Nuking The Tar Sands  

Posted by Big Gav

The Independent reports that Shell is considering the nuclear option in the Alberta tar sands fields.

Shell is considering using nuclear power to operate its controversial tar sands programme in Canada. Tar sands extraction – mining oil from a mixture of sand or clay, water and very heavy crude oil – uses a huge amount of energy and water. Environmentalists say it results in more than three times as many emissions of carbon dioxide compared to conventional oil production.

Now Canadian firms AECL and Energy Alberta have proposed building a nuclear reactor near the site of Shell’s vast Athabasca tar sands development. The boss of Energy Alberta has said the C$6bn (£2.8bn) reactor has the backing of a large unnamed copany that would take 70 per cent of the reactor’s energy.

A spokeswoman for Shell Canada refused to confirm that the company would take electricity from the reactor but said: “We have had a number of power options presented to us. Yes, it includes nuclear. “If a nuclear facility proceeds, we would look at it based on a wide range of factors such as economics, sustainability and the energy [required].” She added that the company was also looking at building biomass, renewable or co-generation plants. Analysts estimate that Canada’s huge tar sands give it the world’s second-largest oil reserves after Saudi Arabia.

However, Walt Patterson, associate fellow at think-tank Chatham House, said: “Extracting oil from tar scares the pants off me. The whole idea is fundamentally perverse in the context of our present environmental situation. To then power it with nuclear, it seems to be the worst of all worlds.”

Well - the worst of all worlds is already happening - bootstrapping tar sands production using the lowest quality bitumen - its hard to see that using nuclear power is actually worse - from a global warming point of view its slightly better (albeit still disastrous).

And when did Chatham House become an environmental lobby group ?

The New York Times has an article on jatropha farming in Mali.
When Suleiman Diarra Banani’s brother said that the poisonous black seeds dropping from the seemingly worthless weed that had grown around his family farm for decades could be used to run a generator, or even a car, Mr. Banani did not believe him. When he suggested that they intersperse the plant, until now used as a natural fence between rows of their regular crops — edible millet, peanuts, corn and beans — he thought his older brother, Dadjo, was crazy. “I thought it was a plant for old ladies to make soap,” he said.

But now that a plant called jatropha is being hailed by scientists and policy makers as a potentially ideal source of biofuel, a plant that can grow in marginal soil or beside food crops, that does not require a lot of fertilizer and yields many times as much biofuel per acre planted as corn and many other potential biofuels. By planting a row of jatropha for every seven rows of regular crops, Mr. Banani could double his income on the field in the first year and lose none of his usual yield from his field.

> DIRECTIONS:
(1) According to the blog post on tar sands and jatropha, what share of the proposed reactor's energy would the large unnamed company take?
(2) Extend the blog post on tar sands and jatropha, picking up right after its final sentence.

> ITEMS:
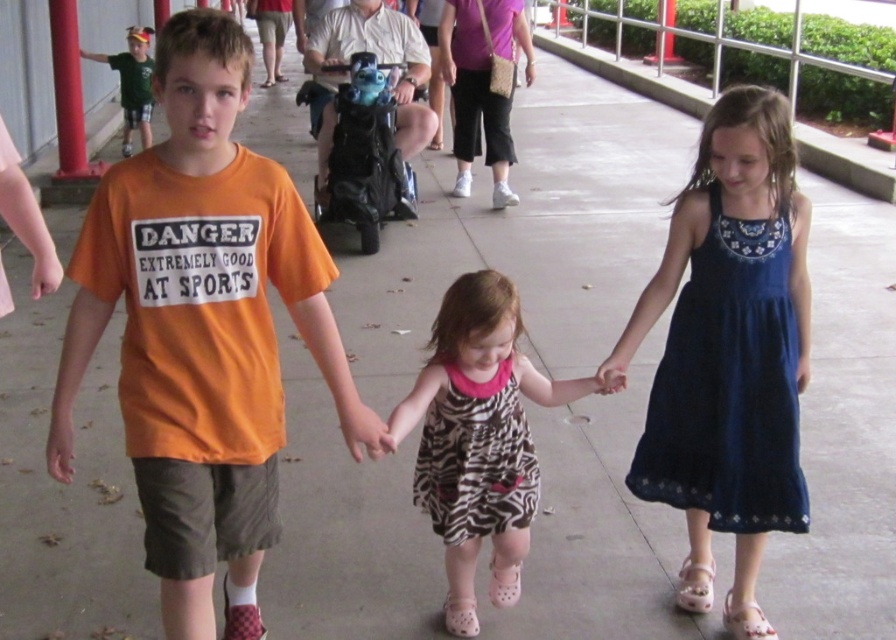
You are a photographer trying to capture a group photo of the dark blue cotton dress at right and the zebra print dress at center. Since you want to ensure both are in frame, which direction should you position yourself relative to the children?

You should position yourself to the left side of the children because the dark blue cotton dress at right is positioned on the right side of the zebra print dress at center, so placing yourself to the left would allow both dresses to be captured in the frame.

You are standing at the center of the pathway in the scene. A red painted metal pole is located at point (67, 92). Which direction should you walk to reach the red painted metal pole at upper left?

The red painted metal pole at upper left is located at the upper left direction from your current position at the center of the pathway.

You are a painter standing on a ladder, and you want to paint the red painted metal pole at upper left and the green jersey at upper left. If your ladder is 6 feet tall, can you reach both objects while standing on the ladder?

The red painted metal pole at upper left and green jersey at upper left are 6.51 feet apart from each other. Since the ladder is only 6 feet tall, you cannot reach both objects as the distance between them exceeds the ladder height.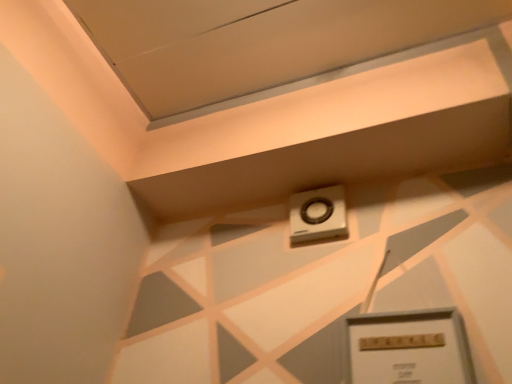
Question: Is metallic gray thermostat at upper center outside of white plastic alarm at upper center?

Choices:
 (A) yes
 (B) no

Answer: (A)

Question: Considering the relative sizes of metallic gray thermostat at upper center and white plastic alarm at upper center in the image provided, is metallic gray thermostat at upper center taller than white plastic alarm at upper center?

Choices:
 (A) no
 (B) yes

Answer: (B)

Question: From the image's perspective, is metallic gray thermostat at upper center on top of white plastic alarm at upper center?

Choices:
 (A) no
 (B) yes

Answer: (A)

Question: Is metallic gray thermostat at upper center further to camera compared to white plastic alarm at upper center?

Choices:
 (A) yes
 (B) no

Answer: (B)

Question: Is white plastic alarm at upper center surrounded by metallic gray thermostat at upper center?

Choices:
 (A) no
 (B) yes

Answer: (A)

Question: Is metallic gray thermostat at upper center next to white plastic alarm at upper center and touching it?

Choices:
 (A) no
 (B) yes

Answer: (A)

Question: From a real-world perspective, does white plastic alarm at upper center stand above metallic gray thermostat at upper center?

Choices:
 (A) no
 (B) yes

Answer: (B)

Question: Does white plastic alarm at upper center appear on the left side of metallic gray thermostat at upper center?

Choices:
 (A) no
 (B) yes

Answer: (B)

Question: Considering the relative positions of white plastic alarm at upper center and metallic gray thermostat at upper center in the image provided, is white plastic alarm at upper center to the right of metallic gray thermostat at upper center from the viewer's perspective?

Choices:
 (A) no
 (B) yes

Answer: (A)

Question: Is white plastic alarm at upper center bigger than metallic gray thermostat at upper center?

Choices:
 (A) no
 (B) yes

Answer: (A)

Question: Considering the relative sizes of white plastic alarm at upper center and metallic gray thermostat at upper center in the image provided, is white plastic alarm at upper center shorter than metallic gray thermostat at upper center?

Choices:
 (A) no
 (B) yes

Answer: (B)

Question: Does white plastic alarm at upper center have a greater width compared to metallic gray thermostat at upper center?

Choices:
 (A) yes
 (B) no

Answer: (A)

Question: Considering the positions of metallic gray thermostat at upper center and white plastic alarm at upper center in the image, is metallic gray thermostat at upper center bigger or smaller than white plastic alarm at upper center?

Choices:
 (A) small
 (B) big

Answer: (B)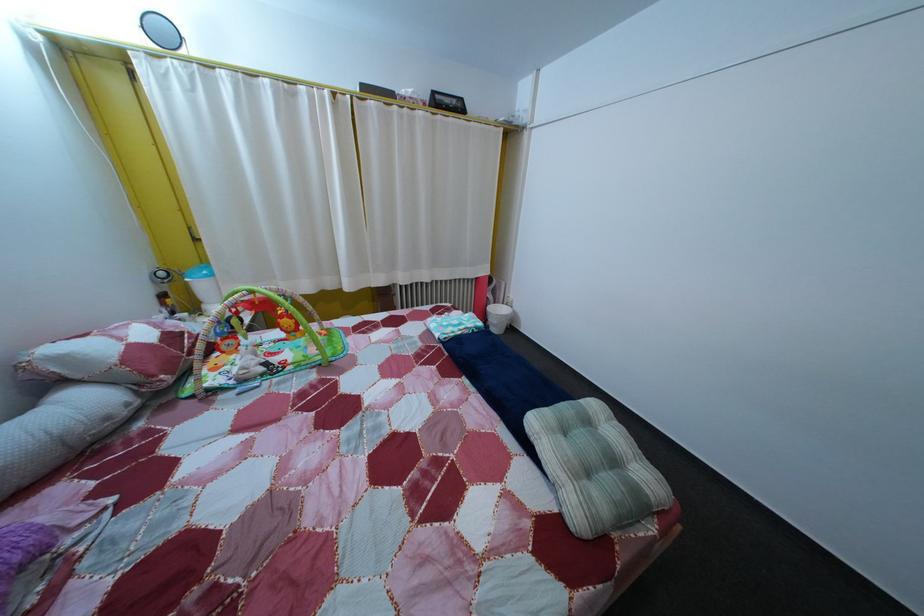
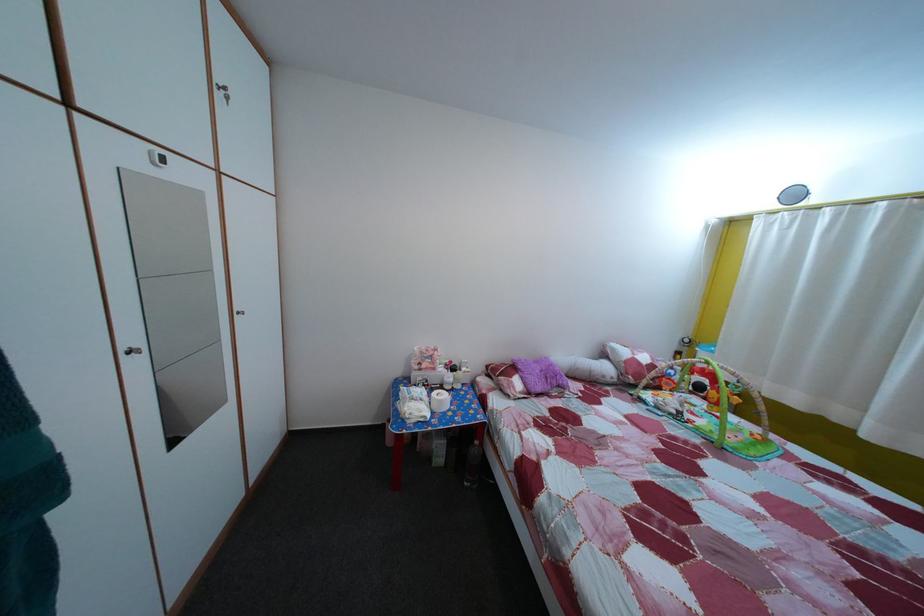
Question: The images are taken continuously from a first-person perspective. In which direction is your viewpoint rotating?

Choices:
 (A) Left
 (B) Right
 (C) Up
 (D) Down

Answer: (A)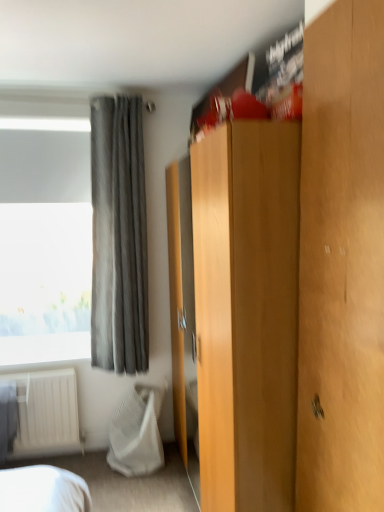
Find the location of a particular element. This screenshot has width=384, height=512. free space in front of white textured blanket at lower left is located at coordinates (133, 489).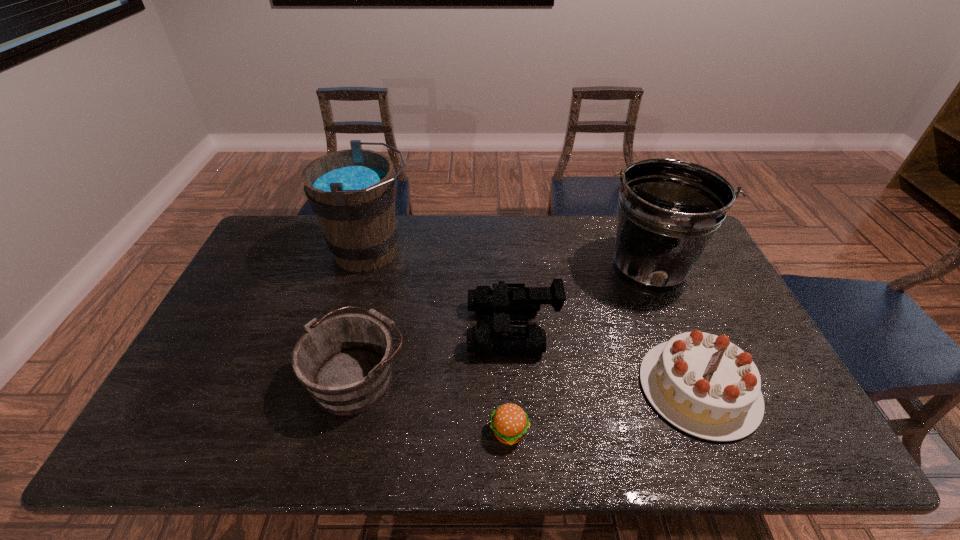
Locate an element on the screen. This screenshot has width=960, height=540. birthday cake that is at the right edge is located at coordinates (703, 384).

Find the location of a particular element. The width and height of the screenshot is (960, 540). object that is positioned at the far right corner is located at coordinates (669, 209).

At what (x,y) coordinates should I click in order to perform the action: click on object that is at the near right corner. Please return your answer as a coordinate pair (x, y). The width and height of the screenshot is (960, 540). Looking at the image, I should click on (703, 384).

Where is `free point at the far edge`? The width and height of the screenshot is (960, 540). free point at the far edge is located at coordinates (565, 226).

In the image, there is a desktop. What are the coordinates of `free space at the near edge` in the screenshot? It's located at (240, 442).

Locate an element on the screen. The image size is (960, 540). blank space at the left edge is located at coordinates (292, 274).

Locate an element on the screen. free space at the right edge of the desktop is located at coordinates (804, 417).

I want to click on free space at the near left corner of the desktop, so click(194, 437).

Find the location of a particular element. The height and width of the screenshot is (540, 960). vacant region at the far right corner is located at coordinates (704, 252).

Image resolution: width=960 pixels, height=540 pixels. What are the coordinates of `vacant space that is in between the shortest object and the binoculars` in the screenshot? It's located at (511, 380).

==

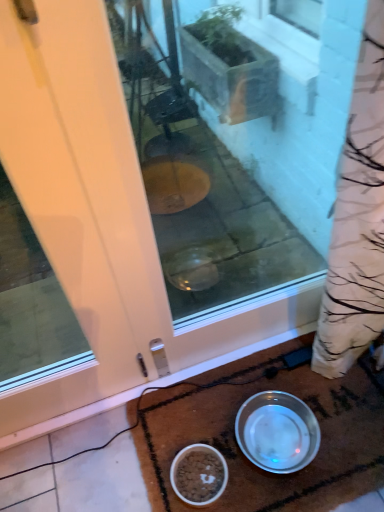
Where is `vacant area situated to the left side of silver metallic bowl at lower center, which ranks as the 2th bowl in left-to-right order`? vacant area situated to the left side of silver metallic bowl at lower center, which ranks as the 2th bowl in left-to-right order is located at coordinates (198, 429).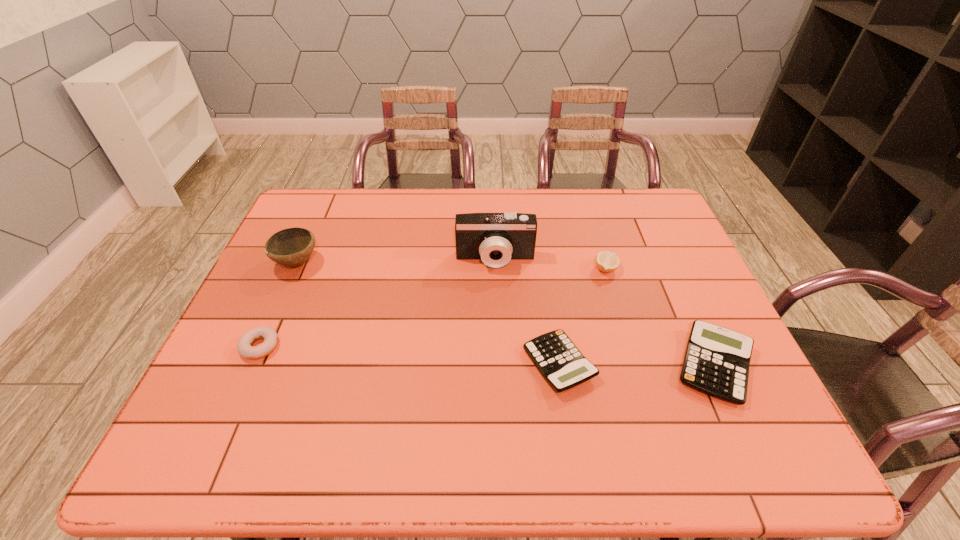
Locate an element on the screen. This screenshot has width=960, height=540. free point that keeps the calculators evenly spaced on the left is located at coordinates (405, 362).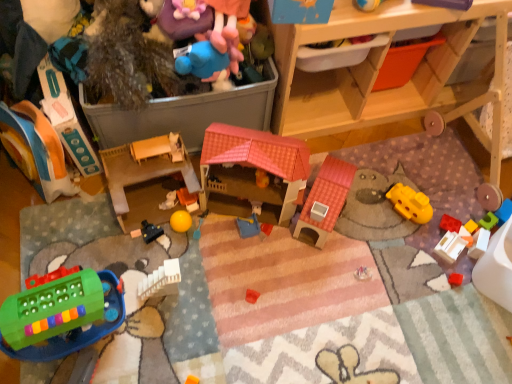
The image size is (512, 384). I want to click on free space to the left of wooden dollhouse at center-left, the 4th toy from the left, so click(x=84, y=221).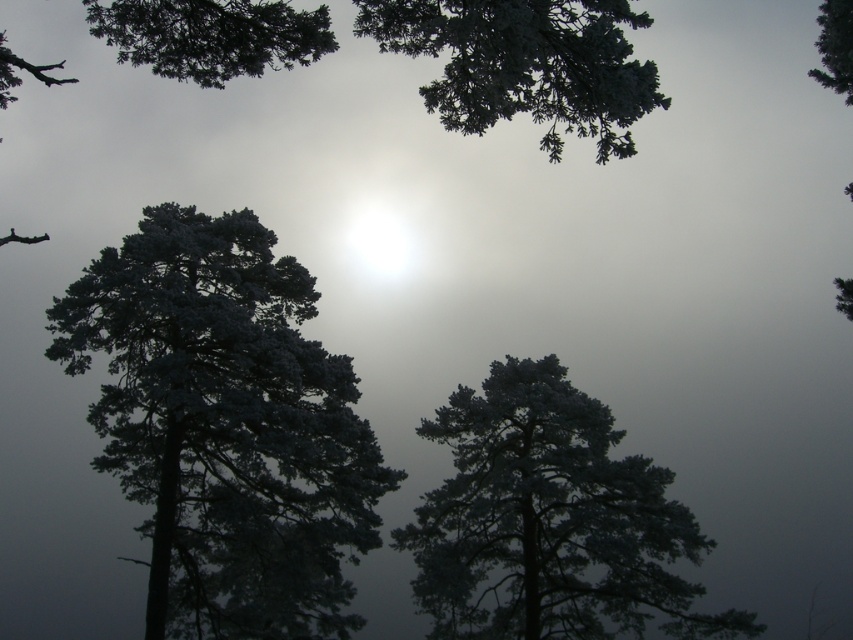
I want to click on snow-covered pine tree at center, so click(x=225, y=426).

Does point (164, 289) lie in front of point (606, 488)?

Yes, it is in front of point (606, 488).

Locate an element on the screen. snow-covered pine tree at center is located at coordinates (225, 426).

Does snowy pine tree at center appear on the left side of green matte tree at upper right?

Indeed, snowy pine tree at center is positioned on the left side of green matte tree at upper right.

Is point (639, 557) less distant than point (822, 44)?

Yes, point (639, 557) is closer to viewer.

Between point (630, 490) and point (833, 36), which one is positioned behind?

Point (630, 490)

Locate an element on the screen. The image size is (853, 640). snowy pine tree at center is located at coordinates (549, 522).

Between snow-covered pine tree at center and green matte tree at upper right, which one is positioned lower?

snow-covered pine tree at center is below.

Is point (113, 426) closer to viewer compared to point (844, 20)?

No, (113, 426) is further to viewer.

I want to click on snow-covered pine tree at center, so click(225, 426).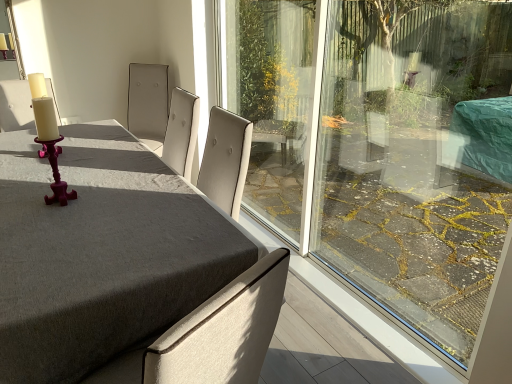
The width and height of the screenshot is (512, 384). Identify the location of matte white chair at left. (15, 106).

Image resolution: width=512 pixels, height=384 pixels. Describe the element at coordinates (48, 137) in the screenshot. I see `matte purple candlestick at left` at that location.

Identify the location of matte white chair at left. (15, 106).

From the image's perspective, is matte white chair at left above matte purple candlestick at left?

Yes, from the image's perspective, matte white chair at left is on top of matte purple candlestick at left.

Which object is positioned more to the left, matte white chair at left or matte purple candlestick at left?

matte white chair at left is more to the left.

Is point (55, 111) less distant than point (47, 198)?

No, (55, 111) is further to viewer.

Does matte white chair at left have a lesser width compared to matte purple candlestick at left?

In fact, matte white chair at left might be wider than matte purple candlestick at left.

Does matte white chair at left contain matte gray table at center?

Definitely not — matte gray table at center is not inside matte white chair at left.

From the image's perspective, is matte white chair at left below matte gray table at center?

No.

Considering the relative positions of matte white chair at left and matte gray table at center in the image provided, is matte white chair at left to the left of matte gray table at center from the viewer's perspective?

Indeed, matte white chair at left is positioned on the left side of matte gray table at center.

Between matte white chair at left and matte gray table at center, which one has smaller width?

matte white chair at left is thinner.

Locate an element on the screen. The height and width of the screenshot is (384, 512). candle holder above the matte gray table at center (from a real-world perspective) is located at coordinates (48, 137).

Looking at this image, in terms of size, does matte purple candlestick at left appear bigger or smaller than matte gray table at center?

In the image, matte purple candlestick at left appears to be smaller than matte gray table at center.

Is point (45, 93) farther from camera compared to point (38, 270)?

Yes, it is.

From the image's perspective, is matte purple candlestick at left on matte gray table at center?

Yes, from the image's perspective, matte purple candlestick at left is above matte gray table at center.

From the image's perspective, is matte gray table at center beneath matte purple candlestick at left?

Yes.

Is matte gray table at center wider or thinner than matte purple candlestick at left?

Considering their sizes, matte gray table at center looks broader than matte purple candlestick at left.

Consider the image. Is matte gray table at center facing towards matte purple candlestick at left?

--

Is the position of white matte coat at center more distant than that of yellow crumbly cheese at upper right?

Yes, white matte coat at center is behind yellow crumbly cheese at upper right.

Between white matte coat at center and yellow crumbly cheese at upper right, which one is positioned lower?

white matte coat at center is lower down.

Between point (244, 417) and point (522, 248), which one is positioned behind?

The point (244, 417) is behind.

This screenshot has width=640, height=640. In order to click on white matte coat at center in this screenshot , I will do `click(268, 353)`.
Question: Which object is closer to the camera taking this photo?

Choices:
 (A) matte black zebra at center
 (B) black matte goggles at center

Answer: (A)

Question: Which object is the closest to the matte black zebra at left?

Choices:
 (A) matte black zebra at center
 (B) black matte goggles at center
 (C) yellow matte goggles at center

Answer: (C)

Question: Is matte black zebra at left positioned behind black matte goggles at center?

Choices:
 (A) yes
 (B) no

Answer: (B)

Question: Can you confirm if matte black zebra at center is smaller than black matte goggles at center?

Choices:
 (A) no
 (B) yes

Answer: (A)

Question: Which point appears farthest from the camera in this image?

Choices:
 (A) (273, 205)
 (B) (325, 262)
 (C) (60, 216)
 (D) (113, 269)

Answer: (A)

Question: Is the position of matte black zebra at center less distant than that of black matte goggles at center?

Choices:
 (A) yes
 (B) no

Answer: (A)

> TASK-BY-TASK RESULTS:
(1) 70 per cent

(2)
Poor farmers living on a wide band of land on both sides of the equator are planting it on millions of acres, hoping to turn their rockiest, most unproductive fields into a biofuel boom. They are spurred on by big oil companies like BP and the British biofuel giant D1 Oils, which are investing millions of dollars in jatropha cultivation.

Countries like India, China, the Philippines and Malaysia are starting huge plantations, betting that jatropha will help them to become more energy independent and even export biofuel. It is too soon to say whether jatropha will be viable as a commercial biofuel, scientists say, and farmers in India are already expressing frustration that after being encouraged to plant huge swaths of the bush they have found no buyers for the seeds.

But here in Mali, one of the poorest nations on earth, a number of small-scale projects aimed at solving local problems — the lack of electricity and rural poverty — are blossoming across the country to use the existing supply of jatropha to fuel specially modified generators in villages far off the electrical grid. “We are focused on solving our own energy problems and reducing poverty,” said Aboubacar Samaké, director of a government project aimed at promoting renewable energy. “If it helps the world, that is good, too.” ...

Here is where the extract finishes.